Des mesures semblables étaient prises à l'époque dans toutes les villes d'Italie et d'Europe. L'expulsion des prostituées hors des murs de la ville était ordonnée dans les statuts des villes de Padoue, Brescia et Bologne au XIIIè siècle. Vers 1250, le roi de France Saint Louis multipliait les ordonnances prétendant extirper le vice et chasser les prostituées du royaume. Du reste, même les hommes de culture sans préjugés se montraient peu compréhensifs envers les prostituées. Le traité "De l'Amour" écrit par Andrea Capellano entre la fin du XIIè et le début du XIIIè siècle, ouvrage complet sur l'érotisme courtois, excluait pour les prostituées la dimension de l'amour parce qu'elles se donnaient à tous pour de l'argent, même s'il rendait grâce à leur franchise et en cela les préféraient à ces dames "comme il faut" qui se donnaient à leurs amants en échange de quelque don. Plus prudents dans leur condamnation, étaient certains hommes d'église, qui sur les traces de Saint Augustin, considéraient comme inévitable le phénomène de la prostitution et même, par certains côtés, utile. Les prostituées, si elles se repentaient, pouvant toujours être récupérables.

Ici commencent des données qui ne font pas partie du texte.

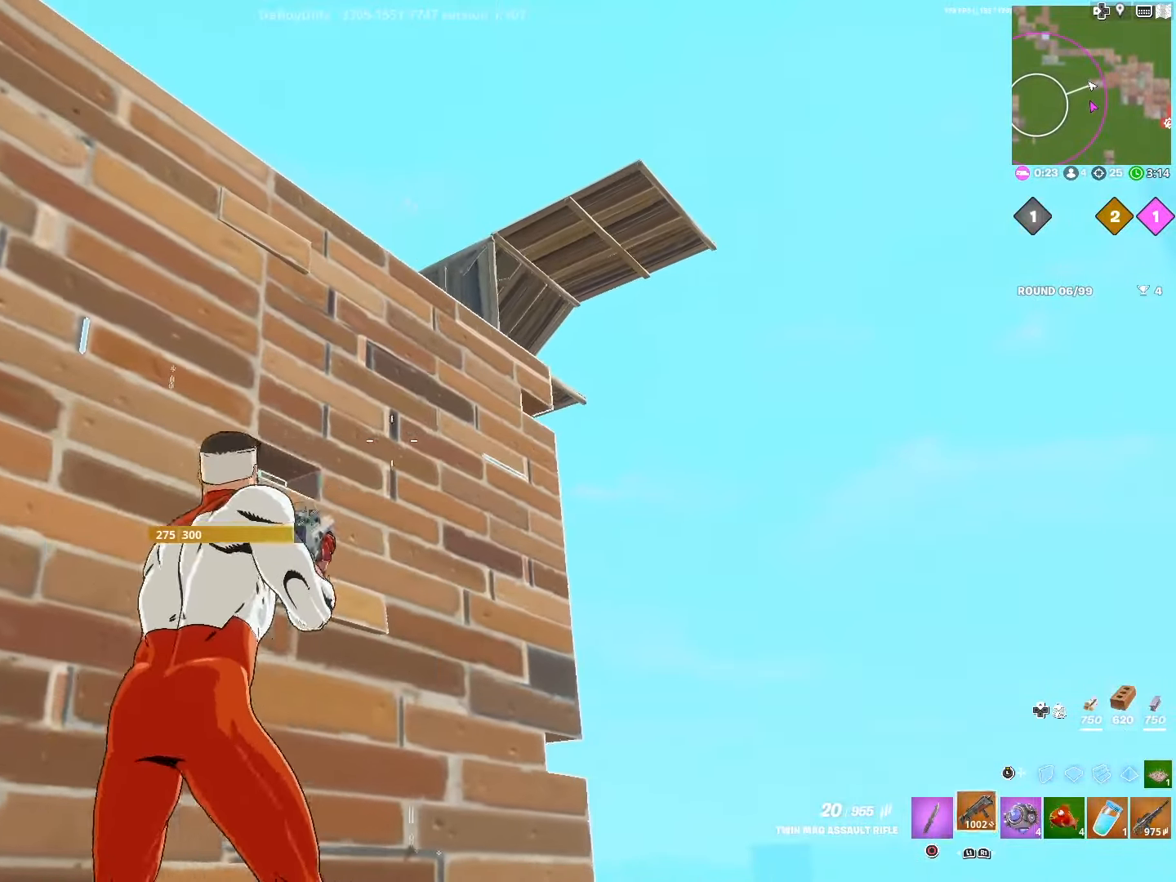
{"buttons": [], "left_stick": "right", "right_stick": "down", "events": [[50, "R1", "up"], [150, "R1", "down"], [234, "right_stick", "down"], [267, "R1", "up"], [350, "left_stick", "right"]]}
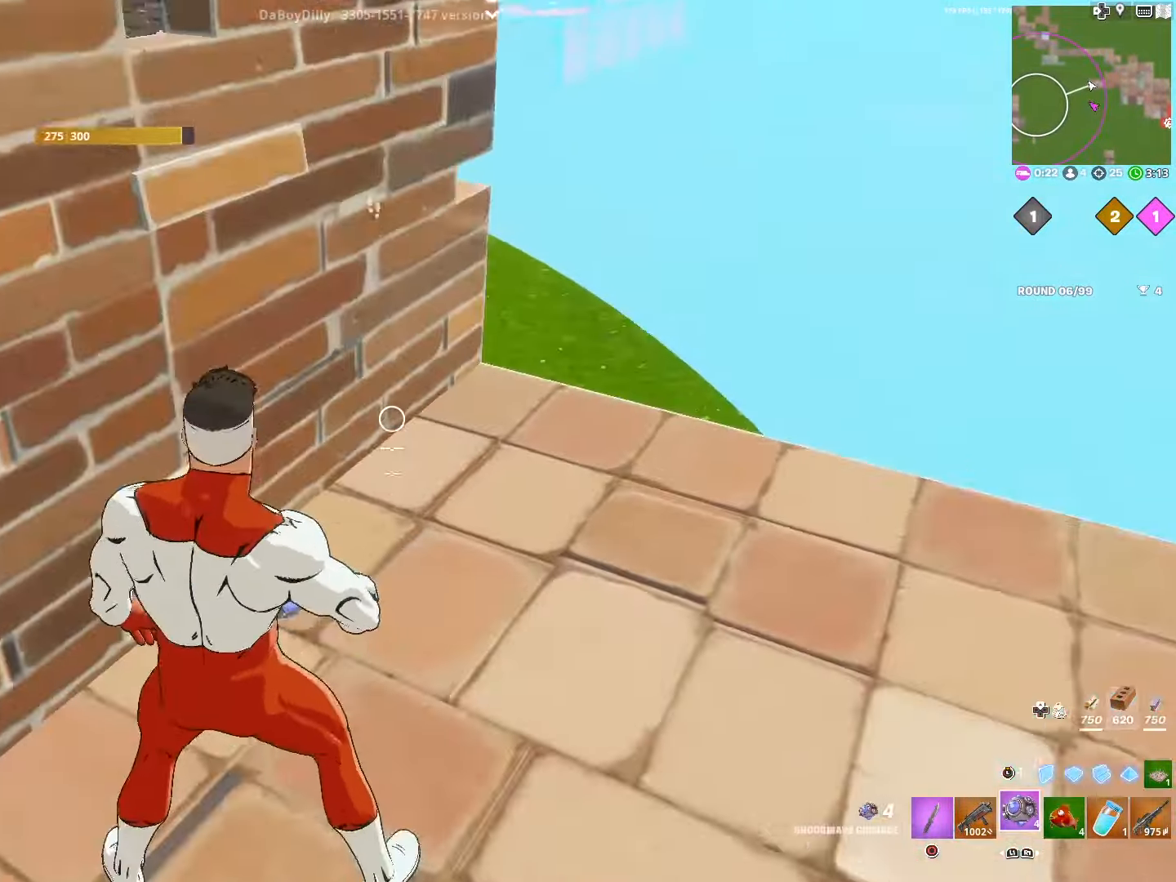
{"buttons": [], "left_stick": "up", "right_stick": "up", "events": [[34, "left_stick", "up-right"], [67, "R2", "down"], [184, "R2", "up"], [267, "left_stick", "up"], [267, "right_stick", "up"], [284, "DPAD_RIGHT", "down"], [384, "DPAD_RIGHT", "up"]]}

En 1287, le Grand Conseil de Venise promulgua une loi complexe visant à interdire les rapports entre les femmes servantes et les hommes qu'elles pouvaient faire entrer à la dérobée dans la maison de leur maître et aussi les rapports entre serviteurs et servantes sous le toit de leur patron. Les peines prévues étaient assez sévères : selon les cas, coups de fouets, marques au fer rouge, bannissement, peines pécuniaires. Cette loi ne faisait pas référence à la prostitution mais se présentait comme des mesures prises pour encadrer les "désordres" qu'on pouvait rencontrer dans l'organisation des rapports sexuels. Dans la loi de 1266 dont il a été question plus haut, le gouvernement vénitien confiait aux Seigneurs de la Nuit la charge d'appliquer les mesures contre la prostitution. Il s'agissait d'un organisme entré en fonction au XIIIè siècle qui s'occupait de la sécurité urbaine, spécialement aux heures nocturnes (le vol, l’assassinat, le port d'armes, le passage à tabac, le complot, la bigamie, les crimes charnels des serviteurs, le viol, la flânerie, les danses nocturnes, la désertion des galères, le non-paiement des loyers, etc.). Les Seigneurs des juridictions pénales de nuit étaient composés de six patriciens, un pour chaque quartier de la cité (Dorsoduro, San Marco, San Polo, Santa Croce, Castello et Cannareggio) et se servaient de patrouilles de gardes qui avaient leurs postes dans divers endroits de la cité, avec quelques cellules pour les premières heures de détention de ceux qu'ils arrêtaient. C'est dans les registres des Seigneurs de la Nuit qu'apparaissent les premières notes relatives à des interventions auprès des prostituées. Comparées à la vaste production législative que la commune de Venise se donna au cours du XIIIè siècle pour se doter d'une complexe structure politique, économique et administrative, les lois relatives à la prostitution apparaissent comme peu de chose. Cependant c'est le signal indirect mais clair que la figure de la prostituée était partie intégrante des climats humains et sociaux qui allaient se développer intenses et très vifs dans le centre économique de la ville. Bien vite, Venise devint fameuse aussi pour ses prostituées. Si bien que, un peu plus tard, au XVè siècle, le bordel public de Prague s'appelait "Venise".

 

 

Vers la fin du XIIIè siècle, tandis que presque partout en Italie les organisations communales étaient sur le point d'être bouleversées par l'installation des seigneuries, un groupe important de gouvernants vénitiens prenait la décision de donner le plein contrôle de l'état à un ensemble de familles, qui sur le plan économique et politique, étaient les plus remarquables de la cité. Avec une sorte de révolution rampante, entre 1297 et 1323, la nature constitutionnelle de l'état est changée. À la fin de cette mutation, seulement un petit nombre de familles, à vrai dire assez nombreuses, avaient droit au pouvoir, dans la mesure où seuls les descendants mâles avaient le droit de faire partie à vie du Conseil Majeur. Ainsi se constitua un corps souverain héréditaire et le pouvoir politique devint prérogative exclusive de ce corps de patriciens vénitiens. En 1310, pour garantir la sécurité fut créé le Conseil des Dix, destiné à devenir un très important organisme du pouvoir, à côté d'autres qui formaient la très complexe architecture institutionnelle vénitienne.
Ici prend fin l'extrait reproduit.